* **Problem to work on**: Output each entry that follows exactly. Images stay out.

* **Raw data**:
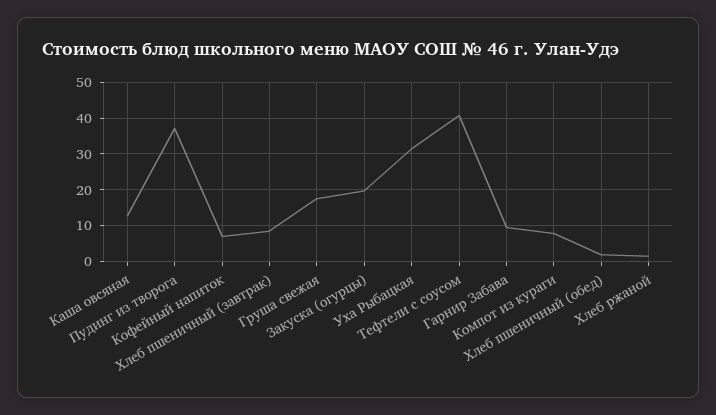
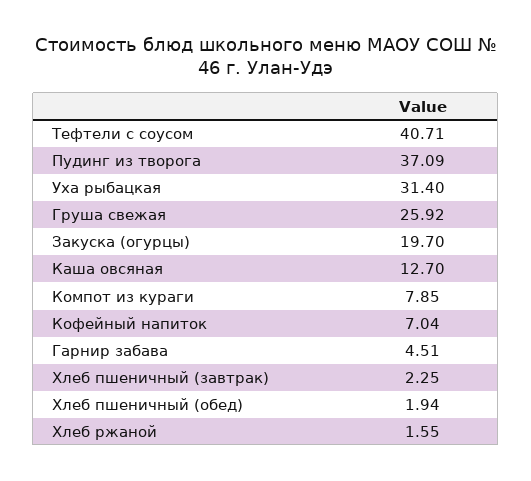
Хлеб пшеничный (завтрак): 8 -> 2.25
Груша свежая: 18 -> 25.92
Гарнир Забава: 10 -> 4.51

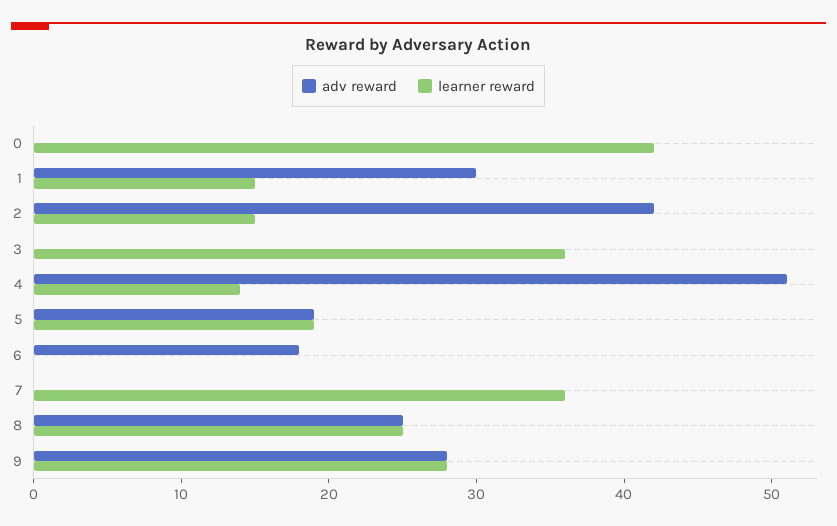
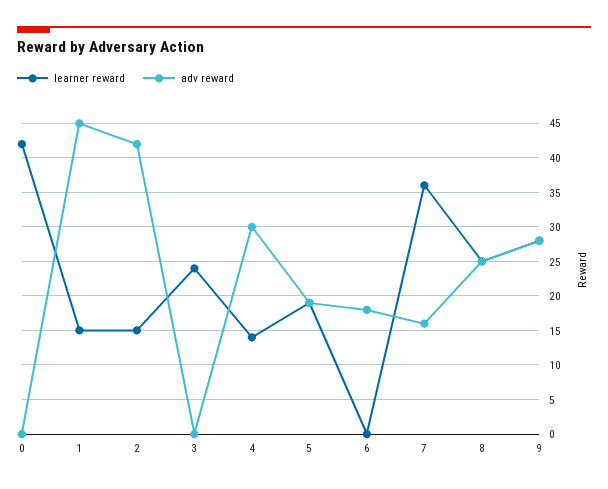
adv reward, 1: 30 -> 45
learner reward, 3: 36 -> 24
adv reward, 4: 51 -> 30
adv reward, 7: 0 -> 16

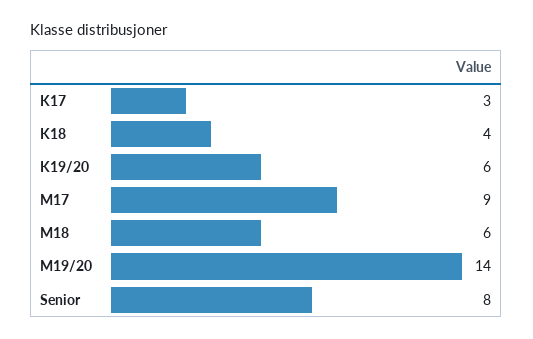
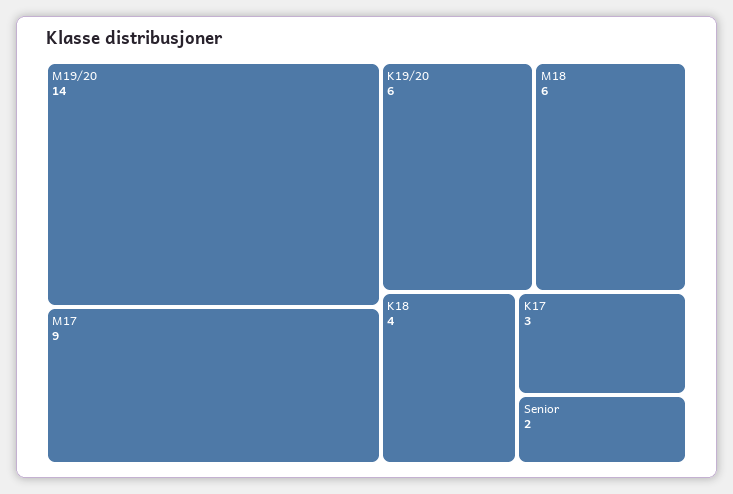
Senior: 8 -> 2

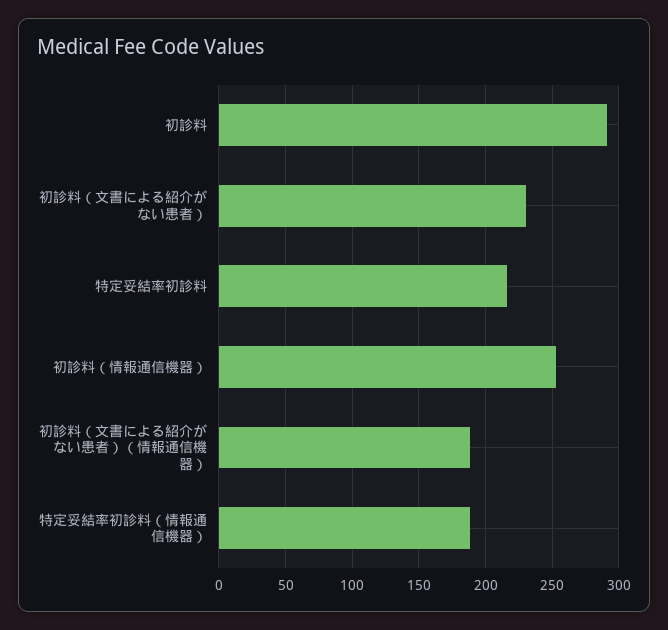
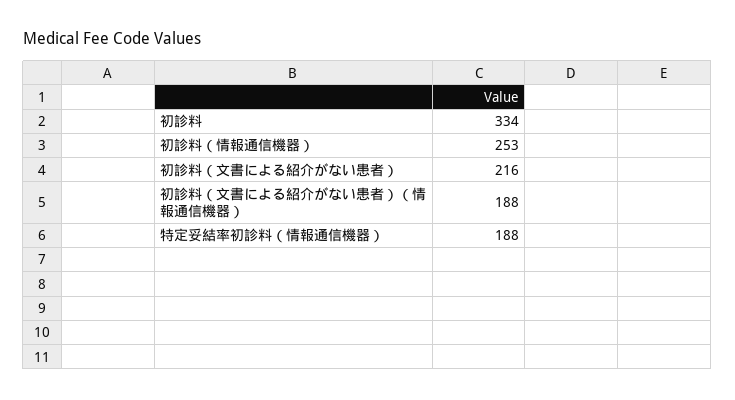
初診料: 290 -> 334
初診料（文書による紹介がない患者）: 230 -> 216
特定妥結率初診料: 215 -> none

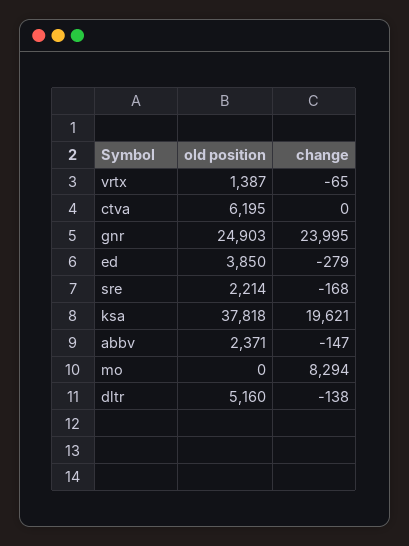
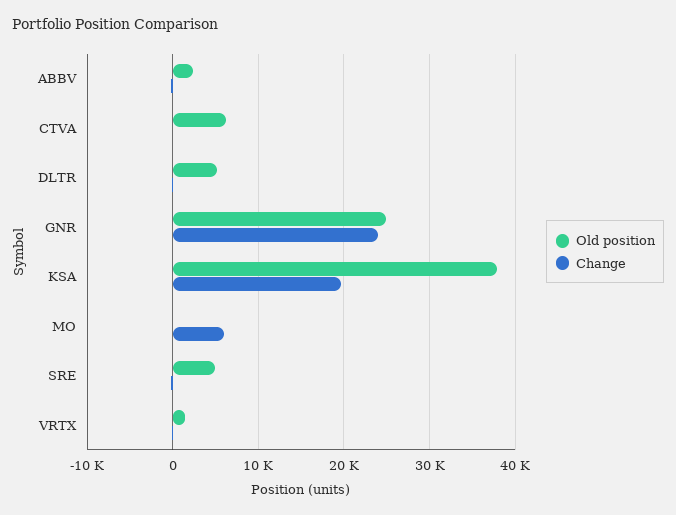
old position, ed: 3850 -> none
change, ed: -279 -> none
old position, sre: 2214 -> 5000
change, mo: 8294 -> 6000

* **Written answer**:
Хлеб пшеничный (завтрак): 8 -> 2.25
Груша свежая: 18 -> 25.92
Гарнир Забава: 10 -> 4.51

adv reward, 1: 30 -> 45
learner reward, 3: 36 -> 24
adv reward, 4: 51 -> 30
adv reward, 7: 0 -> 16

Senior: 8 -> 2

初診料: 290 -> 334
初診料（文書による紹介がない患者）: 230 -> 216
特定妥結率初診料: 215 -> none

old position, ed: 3850 -> none
change, ed: -279 -> none
old position, sre: 2214 -> 5000
change, mo: 8294 -> 6000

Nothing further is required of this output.